Un Neorealismo sui generis
Ultimo viene il corvo forse non è tra le raccolte di racconti più celebri di Italo Calvino, ma è senza ombra di dubbio tra le più interessanti; si tratta di un volume che comprende trenta racconti di varia lunghezza scritti tra il 1945 e il 1949, pubblicati nella collana «I coralli» di Einaudi, casa editrice per la quale Calvino ha lavorato per gran parte della sua vita.
Il titolo trae ispirazione da un racconto che uscì in anteprima nel 1947 sul giornale L’Unità e che riprendeva le tematiche già in parte affrontate dall’autore nel romanzo d’esordio Il sentiero dei nidi di ragno, incentrato sulla sua esperienza vissuta durante la Seconda guerra mondiale; Calvino, infatti, da giovane partecipò attivamente alla Resistenza contro il nazifascismo, unendosi ai partigiani delle Brigate Garibaldi.
La produzione calviniana degli anni Quaranta è perlopiù caratterizzata da un modo di narrare realistico non ancora contaminato da quell’interesse per il fantastico e il fantascientifico che domineranno i romanzi degli anni a seguire.
Ciononostante i racconti di Ultimo viene il corvo paiono già attraversati da un’acuta riflessione sul linguaggio e da piccole incursioni quasi fiabesche.
Il Neorealismo sui generis di Calvino si può facilmente cogliere provando a leggere questi racconti che non sono animati dal consueto ottimismo che di fatto si ritrova nella maggior parte degli scrittori neorealisti del tempo, quanto piuttosto da un particolare sguardo che inevitabilmente tende a “problematizzare” la stessa esperienza della Resistenza: emerge, dunque, inevitabilmente la fatica dell’esistenza, la potenza della sopraffazione e il caos del quotidiano.
Il protagonista del racconto che dà il titolo alla raccolta, ad esempio, è un giovane montanaro che viene arruolato in una banda partigiana e che ben presto si rivela il simbolo della «crudeltà innocente della vita», come ha scritto il critico Geno Pampaloni.
Il ragazzo infatti, non appena riesce a impossessarsi di un fucile, inizia a sparare, per puro divertimento, qualsiasi essere vivente che entri accidentalmente nel suo raggio d’azione. A cose, animali o uomini spetta allora la stessa sorte, ovvero una morte insensata e ineluttabile, simbolo tangibile del sentimento di sfiducia nei confronti dell’agire umano.

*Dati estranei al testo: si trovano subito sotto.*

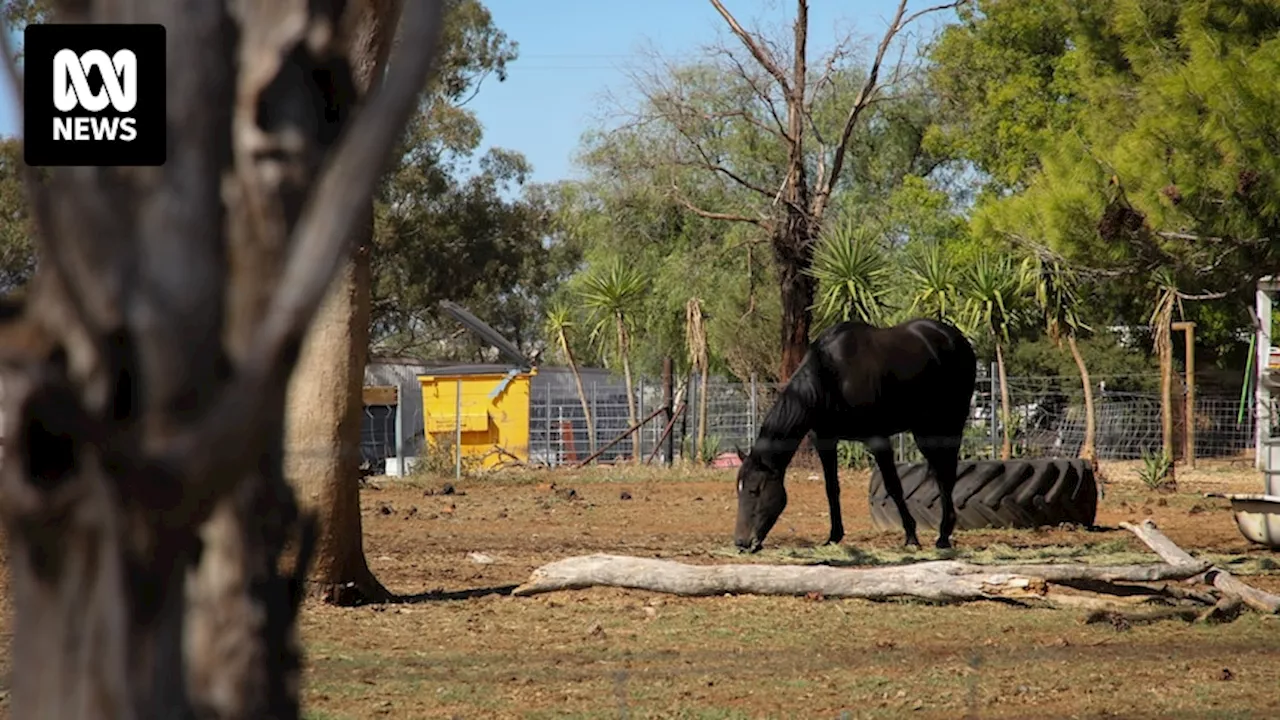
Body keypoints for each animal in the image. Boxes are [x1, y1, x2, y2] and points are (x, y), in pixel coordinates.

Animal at [737, 317, 972, 548]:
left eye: (754, 490)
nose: (742, 542)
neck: (831, 376)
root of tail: (957, 338)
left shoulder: (877, 439)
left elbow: (893, 486)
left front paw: (911, 537)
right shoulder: (825, 440)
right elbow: (831, 488)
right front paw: (833, 536)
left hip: (950, 423)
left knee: (947, 473)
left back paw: (943, 536)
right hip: (924, 429)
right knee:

«Quando rialzò il capo era venuto il corvo. C’era nel cielo sopra di lui un uccello che volava a giri lenti, un corvo forse. Adesso certo il ragazzo gli avrebbe sparato. Ma lo sparo tardava a farsi sentire. Forse il corvo era troppo alto? Eppure ne aveva colpito di più alti e veloci.
Alla fine una fucilata: adesso il corvo sarebbe caduto, no, continuava a girare lento, impassibile. Cadde una pigna, invece, da un pino lì vicino. Si metteva a tirare alle pigne, adesso? A una a una colpiva le pigne che cascavano con una botta secca».